*Assignment*
Count the lines in the data below holding the string "floor" and write the total by itself.
--- Information given Enclosed Below ---
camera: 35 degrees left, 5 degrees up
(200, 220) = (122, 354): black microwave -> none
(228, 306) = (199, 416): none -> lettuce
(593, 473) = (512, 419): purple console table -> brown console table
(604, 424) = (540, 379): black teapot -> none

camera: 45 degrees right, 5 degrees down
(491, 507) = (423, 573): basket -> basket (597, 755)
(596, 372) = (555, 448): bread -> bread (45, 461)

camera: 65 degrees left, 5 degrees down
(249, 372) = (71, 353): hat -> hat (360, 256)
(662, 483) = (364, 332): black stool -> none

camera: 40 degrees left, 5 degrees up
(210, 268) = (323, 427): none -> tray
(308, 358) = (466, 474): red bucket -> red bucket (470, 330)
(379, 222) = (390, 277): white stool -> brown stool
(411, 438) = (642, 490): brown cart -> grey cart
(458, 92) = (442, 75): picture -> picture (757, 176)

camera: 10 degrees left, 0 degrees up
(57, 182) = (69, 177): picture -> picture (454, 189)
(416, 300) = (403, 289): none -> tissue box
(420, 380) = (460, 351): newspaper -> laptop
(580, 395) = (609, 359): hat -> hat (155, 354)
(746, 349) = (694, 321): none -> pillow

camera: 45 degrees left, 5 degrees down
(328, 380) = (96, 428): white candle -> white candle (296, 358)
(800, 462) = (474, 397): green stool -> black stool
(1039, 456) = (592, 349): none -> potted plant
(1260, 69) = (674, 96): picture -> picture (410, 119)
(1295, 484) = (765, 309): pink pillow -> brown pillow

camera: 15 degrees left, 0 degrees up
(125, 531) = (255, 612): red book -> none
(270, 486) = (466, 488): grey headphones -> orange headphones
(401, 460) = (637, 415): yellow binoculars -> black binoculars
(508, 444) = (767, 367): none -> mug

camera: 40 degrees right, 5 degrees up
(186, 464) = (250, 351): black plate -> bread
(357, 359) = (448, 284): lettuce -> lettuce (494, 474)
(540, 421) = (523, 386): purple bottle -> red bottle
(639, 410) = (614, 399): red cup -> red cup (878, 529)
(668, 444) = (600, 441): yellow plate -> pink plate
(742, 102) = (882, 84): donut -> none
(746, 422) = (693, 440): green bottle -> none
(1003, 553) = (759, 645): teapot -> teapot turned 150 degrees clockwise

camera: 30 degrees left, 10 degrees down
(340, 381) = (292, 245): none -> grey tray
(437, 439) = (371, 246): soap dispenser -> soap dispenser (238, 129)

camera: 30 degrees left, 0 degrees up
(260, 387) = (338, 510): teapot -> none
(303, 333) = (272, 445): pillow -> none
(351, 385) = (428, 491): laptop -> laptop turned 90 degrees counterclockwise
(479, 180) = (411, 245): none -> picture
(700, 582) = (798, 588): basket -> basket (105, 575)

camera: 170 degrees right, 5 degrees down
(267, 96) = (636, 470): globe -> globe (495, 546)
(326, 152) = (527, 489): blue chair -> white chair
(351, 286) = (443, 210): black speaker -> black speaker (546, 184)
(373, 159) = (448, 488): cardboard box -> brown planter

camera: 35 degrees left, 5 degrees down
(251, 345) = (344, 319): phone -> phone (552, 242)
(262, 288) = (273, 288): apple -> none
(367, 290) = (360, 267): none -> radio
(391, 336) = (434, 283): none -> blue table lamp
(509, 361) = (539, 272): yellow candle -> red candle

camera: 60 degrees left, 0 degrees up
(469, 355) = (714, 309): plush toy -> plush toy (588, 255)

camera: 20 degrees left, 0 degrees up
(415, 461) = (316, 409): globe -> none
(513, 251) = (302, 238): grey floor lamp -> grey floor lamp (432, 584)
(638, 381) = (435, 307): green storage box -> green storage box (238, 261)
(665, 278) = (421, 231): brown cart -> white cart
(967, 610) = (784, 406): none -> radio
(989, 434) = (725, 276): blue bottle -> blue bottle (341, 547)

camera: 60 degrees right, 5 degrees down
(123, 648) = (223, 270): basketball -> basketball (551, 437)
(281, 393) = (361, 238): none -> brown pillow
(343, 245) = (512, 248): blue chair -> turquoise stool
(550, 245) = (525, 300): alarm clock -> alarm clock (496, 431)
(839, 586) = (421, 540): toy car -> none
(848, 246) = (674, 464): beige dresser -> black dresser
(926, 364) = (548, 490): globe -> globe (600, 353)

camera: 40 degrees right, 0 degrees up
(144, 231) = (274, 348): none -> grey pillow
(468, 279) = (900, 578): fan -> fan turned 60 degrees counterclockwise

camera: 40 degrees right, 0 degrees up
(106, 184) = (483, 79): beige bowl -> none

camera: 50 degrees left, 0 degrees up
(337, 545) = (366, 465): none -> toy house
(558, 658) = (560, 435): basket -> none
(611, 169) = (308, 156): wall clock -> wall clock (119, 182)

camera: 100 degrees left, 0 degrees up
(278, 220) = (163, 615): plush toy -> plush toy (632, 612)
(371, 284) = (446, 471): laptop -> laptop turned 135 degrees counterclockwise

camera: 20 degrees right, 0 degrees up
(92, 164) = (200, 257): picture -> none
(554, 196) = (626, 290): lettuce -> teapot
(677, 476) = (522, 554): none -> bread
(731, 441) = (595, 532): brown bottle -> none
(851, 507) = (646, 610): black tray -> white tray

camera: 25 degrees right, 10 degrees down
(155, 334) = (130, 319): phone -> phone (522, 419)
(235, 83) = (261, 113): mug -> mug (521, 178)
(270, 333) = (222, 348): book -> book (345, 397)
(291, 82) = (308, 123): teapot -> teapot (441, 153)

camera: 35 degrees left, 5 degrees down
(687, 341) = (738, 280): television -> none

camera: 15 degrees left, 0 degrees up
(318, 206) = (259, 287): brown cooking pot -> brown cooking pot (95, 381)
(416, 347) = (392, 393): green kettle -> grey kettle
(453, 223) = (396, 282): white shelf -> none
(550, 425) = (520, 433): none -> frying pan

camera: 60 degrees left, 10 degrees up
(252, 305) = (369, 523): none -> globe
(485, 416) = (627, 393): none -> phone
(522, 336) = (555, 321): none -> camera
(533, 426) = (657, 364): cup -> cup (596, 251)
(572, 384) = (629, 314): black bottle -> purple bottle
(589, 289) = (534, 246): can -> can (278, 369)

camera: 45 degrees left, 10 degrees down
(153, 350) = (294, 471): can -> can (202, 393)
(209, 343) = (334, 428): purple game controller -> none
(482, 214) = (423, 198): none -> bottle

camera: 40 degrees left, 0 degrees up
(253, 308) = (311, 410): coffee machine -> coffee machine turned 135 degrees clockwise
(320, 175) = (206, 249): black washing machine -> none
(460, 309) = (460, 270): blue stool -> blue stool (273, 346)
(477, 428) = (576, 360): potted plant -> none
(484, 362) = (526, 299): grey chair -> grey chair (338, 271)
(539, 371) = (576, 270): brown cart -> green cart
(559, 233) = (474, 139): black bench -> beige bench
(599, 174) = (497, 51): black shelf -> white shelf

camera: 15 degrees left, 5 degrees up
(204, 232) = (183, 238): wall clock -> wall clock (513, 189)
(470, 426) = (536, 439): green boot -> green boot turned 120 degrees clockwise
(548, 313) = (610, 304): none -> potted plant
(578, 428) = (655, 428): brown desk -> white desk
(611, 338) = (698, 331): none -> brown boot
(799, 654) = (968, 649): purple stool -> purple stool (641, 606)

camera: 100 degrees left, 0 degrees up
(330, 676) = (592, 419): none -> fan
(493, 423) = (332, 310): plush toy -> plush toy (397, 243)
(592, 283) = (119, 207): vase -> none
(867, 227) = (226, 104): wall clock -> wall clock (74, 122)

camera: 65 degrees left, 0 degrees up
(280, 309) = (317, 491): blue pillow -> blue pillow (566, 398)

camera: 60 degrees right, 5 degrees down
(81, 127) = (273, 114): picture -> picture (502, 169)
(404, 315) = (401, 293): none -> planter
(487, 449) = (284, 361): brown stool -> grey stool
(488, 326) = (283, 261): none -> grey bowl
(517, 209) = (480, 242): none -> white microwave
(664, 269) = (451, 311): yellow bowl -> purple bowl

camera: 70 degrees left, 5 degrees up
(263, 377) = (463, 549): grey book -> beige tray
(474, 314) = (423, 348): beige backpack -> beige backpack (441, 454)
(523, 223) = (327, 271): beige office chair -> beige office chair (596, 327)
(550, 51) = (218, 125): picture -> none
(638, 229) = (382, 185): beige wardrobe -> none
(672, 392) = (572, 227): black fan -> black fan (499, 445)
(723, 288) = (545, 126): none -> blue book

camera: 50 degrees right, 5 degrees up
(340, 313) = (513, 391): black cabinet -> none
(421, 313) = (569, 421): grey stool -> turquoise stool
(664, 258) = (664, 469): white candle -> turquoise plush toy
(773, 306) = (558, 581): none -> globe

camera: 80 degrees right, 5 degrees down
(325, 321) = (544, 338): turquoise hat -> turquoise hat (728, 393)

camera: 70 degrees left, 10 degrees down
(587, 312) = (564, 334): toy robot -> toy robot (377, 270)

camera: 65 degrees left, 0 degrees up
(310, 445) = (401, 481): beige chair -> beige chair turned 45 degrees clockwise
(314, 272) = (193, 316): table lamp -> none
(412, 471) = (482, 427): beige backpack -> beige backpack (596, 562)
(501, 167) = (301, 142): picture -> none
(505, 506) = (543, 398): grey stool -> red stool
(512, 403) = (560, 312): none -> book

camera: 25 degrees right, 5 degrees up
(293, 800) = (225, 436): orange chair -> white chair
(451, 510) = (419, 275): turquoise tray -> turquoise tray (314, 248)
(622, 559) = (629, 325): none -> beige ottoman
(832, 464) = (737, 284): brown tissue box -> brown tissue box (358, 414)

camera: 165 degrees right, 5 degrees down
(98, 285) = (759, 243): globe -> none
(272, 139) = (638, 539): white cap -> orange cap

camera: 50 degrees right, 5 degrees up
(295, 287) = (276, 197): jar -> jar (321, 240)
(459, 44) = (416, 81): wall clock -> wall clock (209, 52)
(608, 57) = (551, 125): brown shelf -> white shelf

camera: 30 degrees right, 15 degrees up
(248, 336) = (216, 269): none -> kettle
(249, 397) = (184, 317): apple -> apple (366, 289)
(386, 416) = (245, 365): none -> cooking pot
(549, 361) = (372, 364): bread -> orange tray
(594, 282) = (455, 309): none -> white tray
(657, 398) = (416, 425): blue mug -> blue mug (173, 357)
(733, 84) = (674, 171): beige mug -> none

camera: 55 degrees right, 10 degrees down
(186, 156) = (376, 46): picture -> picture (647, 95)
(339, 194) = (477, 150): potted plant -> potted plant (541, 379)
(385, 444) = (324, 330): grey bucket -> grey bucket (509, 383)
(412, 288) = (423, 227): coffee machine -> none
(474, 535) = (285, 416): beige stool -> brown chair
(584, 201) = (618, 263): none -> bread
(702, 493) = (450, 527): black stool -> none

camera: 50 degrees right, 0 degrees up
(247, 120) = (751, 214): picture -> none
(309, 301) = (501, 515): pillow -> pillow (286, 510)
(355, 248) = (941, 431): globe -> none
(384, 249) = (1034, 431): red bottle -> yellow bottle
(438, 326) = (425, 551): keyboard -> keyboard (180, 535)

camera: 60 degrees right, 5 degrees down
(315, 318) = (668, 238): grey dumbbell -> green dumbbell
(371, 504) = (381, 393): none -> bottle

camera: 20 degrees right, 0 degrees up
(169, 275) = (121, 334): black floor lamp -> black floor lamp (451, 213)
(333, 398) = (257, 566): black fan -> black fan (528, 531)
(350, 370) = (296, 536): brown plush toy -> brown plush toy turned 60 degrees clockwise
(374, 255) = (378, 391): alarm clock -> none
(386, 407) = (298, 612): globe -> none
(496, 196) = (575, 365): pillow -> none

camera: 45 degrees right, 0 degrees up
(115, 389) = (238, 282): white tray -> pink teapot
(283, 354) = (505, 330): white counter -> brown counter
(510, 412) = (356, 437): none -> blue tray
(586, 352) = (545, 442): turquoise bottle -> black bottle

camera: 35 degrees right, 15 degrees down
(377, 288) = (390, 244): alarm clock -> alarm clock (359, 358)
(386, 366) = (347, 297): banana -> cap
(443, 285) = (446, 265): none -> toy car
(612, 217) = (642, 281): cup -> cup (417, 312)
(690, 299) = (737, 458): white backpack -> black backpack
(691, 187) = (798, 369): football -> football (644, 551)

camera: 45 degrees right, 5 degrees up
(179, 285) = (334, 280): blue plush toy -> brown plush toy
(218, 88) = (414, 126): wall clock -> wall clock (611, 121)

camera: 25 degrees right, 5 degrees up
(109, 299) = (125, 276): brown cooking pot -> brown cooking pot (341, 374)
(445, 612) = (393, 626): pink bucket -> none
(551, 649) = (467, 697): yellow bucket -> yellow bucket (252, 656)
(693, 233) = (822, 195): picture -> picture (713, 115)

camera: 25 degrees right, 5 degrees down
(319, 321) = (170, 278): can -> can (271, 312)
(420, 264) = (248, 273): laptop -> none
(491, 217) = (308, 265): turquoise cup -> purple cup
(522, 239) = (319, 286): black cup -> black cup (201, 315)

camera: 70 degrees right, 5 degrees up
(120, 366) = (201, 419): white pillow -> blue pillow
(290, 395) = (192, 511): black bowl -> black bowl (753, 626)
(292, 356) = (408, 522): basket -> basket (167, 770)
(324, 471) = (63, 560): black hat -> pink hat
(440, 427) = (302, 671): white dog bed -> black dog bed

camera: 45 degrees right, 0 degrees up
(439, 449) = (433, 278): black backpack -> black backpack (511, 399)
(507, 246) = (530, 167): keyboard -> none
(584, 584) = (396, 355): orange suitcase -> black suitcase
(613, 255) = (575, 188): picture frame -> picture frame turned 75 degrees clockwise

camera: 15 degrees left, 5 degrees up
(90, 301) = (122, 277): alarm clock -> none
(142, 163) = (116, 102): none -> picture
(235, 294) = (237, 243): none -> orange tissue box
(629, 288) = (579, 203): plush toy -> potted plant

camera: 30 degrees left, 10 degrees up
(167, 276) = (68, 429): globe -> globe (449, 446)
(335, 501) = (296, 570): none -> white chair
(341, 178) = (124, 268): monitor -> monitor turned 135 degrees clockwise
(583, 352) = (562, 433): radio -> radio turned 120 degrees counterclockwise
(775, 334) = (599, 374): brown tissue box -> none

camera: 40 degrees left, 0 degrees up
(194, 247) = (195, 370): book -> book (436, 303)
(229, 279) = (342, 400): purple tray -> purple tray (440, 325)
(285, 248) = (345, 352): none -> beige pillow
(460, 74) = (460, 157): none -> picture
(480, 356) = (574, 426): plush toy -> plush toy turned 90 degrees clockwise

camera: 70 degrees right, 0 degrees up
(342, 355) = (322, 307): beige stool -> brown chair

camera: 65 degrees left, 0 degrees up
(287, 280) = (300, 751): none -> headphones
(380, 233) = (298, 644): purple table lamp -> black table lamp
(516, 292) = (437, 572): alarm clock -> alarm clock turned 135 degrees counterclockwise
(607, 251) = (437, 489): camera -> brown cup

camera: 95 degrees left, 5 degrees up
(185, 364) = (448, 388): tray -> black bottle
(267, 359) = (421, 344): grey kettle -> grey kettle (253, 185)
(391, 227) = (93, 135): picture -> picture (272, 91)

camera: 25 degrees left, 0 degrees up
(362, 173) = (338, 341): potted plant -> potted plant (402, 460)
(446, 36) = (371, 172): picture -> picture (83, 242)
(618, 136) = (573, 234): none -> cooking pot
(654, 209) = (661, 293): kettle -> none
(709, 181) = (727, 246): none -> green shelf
--- End of Enclosed Information given ---
*Reply to the task*
2